Offloading Gradients (Multi-GPU only)
When offload_grads is enabled, Surogate stores the persistent gradient shards in pinned CPU memory instead of GPU memory. This reduces GPU memory usage during training while maintaining gradient accumulation correctness.
Important: offload_grads requires shard_gradients=true (ZeRO-2). It is not supported for unsharded gradients.
How Gradient Sharding Works (ZeRO-2)
With gradient sharding enabled:
- Each GPU computes full gradients during backward pass
- Gradients are reduce-scattered across GPUs (each rank receives its local shard of the sum)
- Each rank only stores its own shard persistently
- During optimizer step, each rank updates only its shard of the weights
Buffer Architecture
GPU buffers (always on device):
- 2 double-buffered full gradient tensors for backward computation
- Used round-robin: layer L uses buffer (L % 2)
Persistent shards (HOST or GPU depending on offload_grads):
- L sharded gradient tensors (one per layer, only local shard)
- If
offload_grads=true: stored in pinned host memory - If
offload_grads=false: stored on GPU
Memory Impact
| Configuration | GPU Memory | CPU Memory |
|---|---|---|
| Offload OFF | 2 full buffers + L shards | 0 |
| Offload ON | 2 full buffers | L shards (pinned) |
Performance Considerations
- GPU only holds double-buffered full gradients during backward
- Persistent shards on host memory are accessed via CUDA's host memory mapping
- Reduce-scatter communication overlaps backward computation via double-buffering
- Trade-off: reduced GPU memory vs. PCIe bandwidth for optimizer access
- On a single GPU, there's no sharding benefit
Quantized Weights: persistent_quants and offload_quants (Multi-GPU only)
These two options work together to manage quantized weight storage in distributed training scenarios.
Important constraints:
persistent_quantsrequiresshard_weights=true(ZeRO-3)offload_quantsrequirespersistent_quants=true
What are Quantized Weights?
In weight-sharded (ZeRO-3) training, weights must be gathered across GPUs before each forward/backward pass. Quantized weights are lower-precision copies (FP8, FP4, or INT8) of the master weights that:
- Reduce all-gather communication bandwidth
- Reduce GPU memory for the gathered full weights
- Are re-quantized after each optimizer step (when master weights change)
persistent_quants
When persistent_quants is enabled:
- Quantized weights are computed once and stored persistently (one copy per layer)

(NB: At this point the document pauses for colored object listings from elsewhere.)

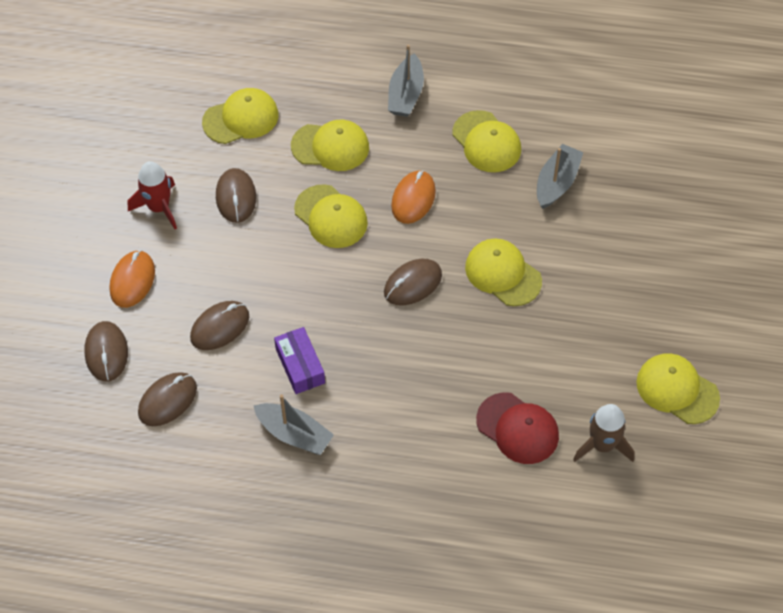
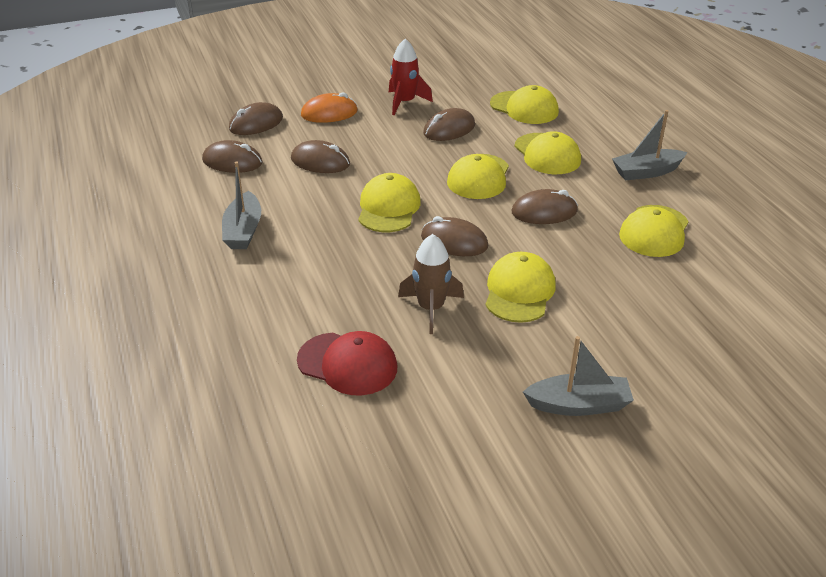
camera: 60 degrees right, 20 degrees down
(300, 366) = (315, 211): purple box -> none
(413, 199) = (544, 212): orange mouse -> brown mouse
(517, 428) = (347, 364): red cap -> red cap turned 75 degrees counterclockwise
(557, 183) = (662, 290): grey boat -> grey boat (578, 405)
(602, 445) = (374, 437): brown rocket -> brown rocket (431, 308)
(677, 390) = (497, 478): yellow cap -> yellow cap (388, 208)

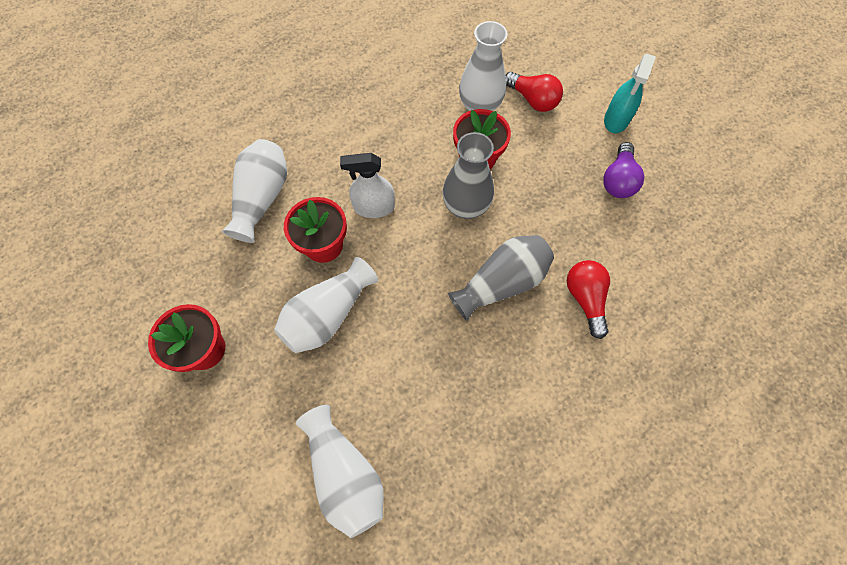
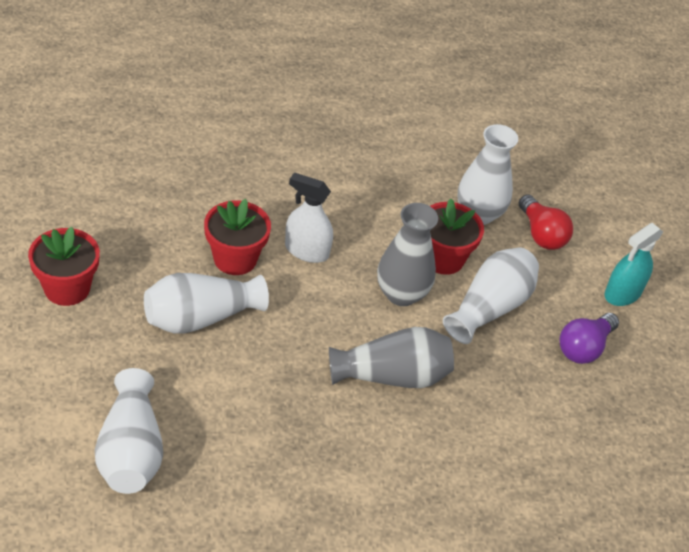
camera: 20 degrees right, 20 degrees down
(262, 198) = (201, 192): white vase -> white vase (490, 307)
(585, 299) = (471, 431): red light bulb -> none

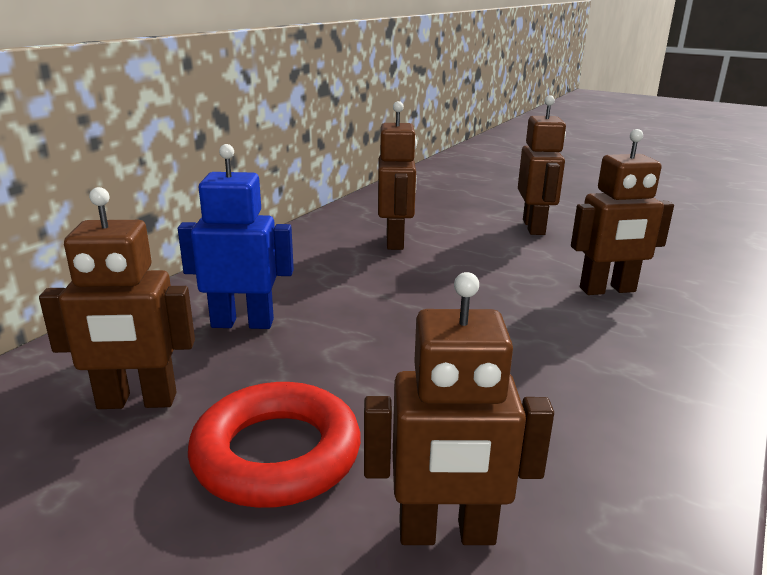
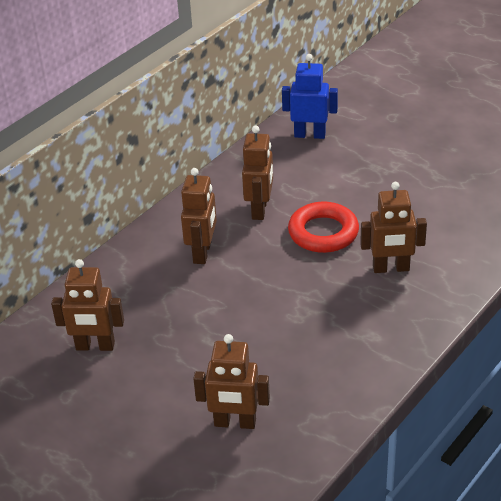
camera: 10 degrees right, 15 degrees up
(242, 323) = (149, 291): blue robot -> blue robot (310, 135)
(276, 454) = (164, 380): red ring -> red ring (323, 233)
(534, 227) = (372, 194): brown robot -> brown robot (202, 253)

- Avoids re-quantizing on every forward pass (saves compute)
- After optimizer updates, quantized weights are marked stale via version tracking
- Stale weights are re-quantized on the next
gather_block()call
Without persistent_quants: Weights are quantized on-the-fly during each gather operation.
offload_quants
When offload_quants is enabled (requires persistent_quants):
- Persistent quantized weights are stored in pinned host memory instead of GPU
- Double-buffered GPU staging buffers handle H2D transfers
- Quantized weights are streamed to GPU only when needed for gather/all-gather
Memory Impact
| Configuration | GPU Memory | CPU Memory |
|---|---|---|
| Neither | Quantize on-the-fly (temporary) | 0 |
| persistent_quants only | L × quantized_weight_size | 0 |
| persistent_quants + offload_quants | 2 staging buffers | L × quantized_weight_size (pinned) |
Performance Considerations
persistent_quantstrades memory for compute (avoids repeated quantization)offload_quantsmoves quantized weights to CPU, reducing GPU memory- In PCIe multi-GPU setups, H2D transfer may overlap with all-gather communication
- Combined with
--memcpy-all-gather, can lead to speedups
QLoRA Mode
Note: persistent_quants and offload_quants have no effect when using QLoRA (FP8 or FP4).